Publishing take more time -> [ISS.0098.0064I] Publishing delayed while outbound store

We are seeing the below error in IS server.log. We have 12 IS in a cluster. This error happens only on one IS. Whenever this error happens, publishing takes more time ( more than 30 seconds ). I have verified the Broker, Trigger and IS settings and they are all same across all the ISes. We have also seen that publishing takes more time even when the below error doesnt happen. Both the scenarios happens daily for sometime ( any random time ) only on one IS. I have gone through some of the earlier postings over here but couldnt find anything conclusive.
Any help is appreciated.
Thanks

2012-05-07 09:55:53 MDT [ISP.0085.9998E] Exception → java.net.SocketTimeoutException: Read timed out
2012-05-07 09:55:59 MDT [ISS.0098.0036E] DefaultProducer encountered Transport Exception: com.wm.app.b2b.server.dispatcher.exceptions.EndpointUnavailableException: [ISS.0098.9014]
BrokerException: Timeout (112-1450): The request timed out.
2012-05-07 09:56:00 MDT [ISS.0098.0036E] DefaultProducer encountered Transport Exception: com.wm.app.b2b.server.dispatcher.exceptions.EndpointUnavailableException: [ISS.0098.9014]
BrokerException: Timeout (112-1450): The request timed out.
2012-05-07 09:56:00 MDT [ISS.0098.0064I] Publishing delayed while outbound store is draining. Service: wm.server.publish:publish
2012-05-07 09:56:00 MDT [ISS.0098.0064I] Publishing delayed while outbound store is draining. Service: wm.server.publish:publish

Hi

It seems your IS for some reason loses the connection to the broker (EndpointUnavailableException).
When there is no connection, but the IS has not yet thrown an EndpointUnavailableException, the IS is trying to publish - the default timeout is 30s (I think).
During this time all documents are stalled until the connection is lost - after that all documents are directly placed in the outbound document store.
When the connection is finally up again the broker must “drain” the outbound document store, and during this time every publish takes longer than usual (approx. 5s in our case).

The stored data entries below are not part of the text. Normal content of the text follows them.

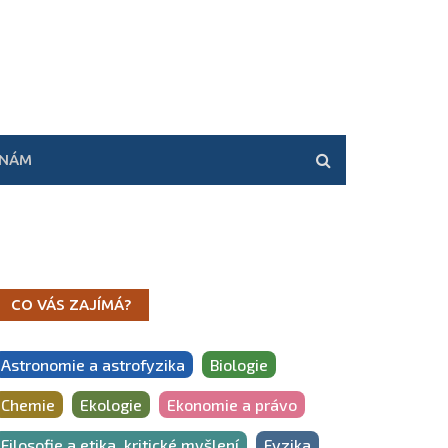
 NÁM
CO VÁS ZAJÍMÁ?
Astronomie a astrofyzika
Biologie
Chemie
Ekologie
Ekonomie a právo
Filosofie a etika, kritické myšlení
Fyzika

Unfortunately, this is by design and really hard to avoid when you’re having connection issues.
I created a thread on wmusers a while ago regarding our issue: wmusers.com.

In our case the problem was the SAN (excessive IO) - and when that was fixed we never got these problems again.
Investigate things like cpu, io, memory, network utilization etc on the IS that is affected and see if anything is out of the ordinary.

There are a few settings you can play around with regardning broker transports:
watt.server.brokerTransport.dur=60
watt.server.brokerTransport.max=60
watt.server.brokerTransport.ret=3

Regards,
Mike

Thanks Mike for responding. We will try to see what you have recommended.
Our Broker settings are the same as yours
watt.server.brokerTransport.dur=60
watt.server.brokerTransport.max=60
watt.server.brokerTransport.ret=3

We are using IS 8.2. We have ISes in cluster. We have 12 Front End IS that connects to 12 Brokers which connects to 12 Back End IS. This is one-one ie
FE IS1 - Broker 1 - BE IS1, FE IS2 - Broker2 - BE IS2, etc. But this behavior is observed only on one Front End IS. Also, we do not get the publishing delayed error always in the server.log and still publishing gets delayed sometimes. But whenever publishing delayed error happens in server.log, publishing always gets delayed during that time.
Rest of the time, the specific IS just works fine. We have examined load, traffic, etc and nothing is unusual as there is a load balancer which distributes the incoming traffic @ 12 FE ISs.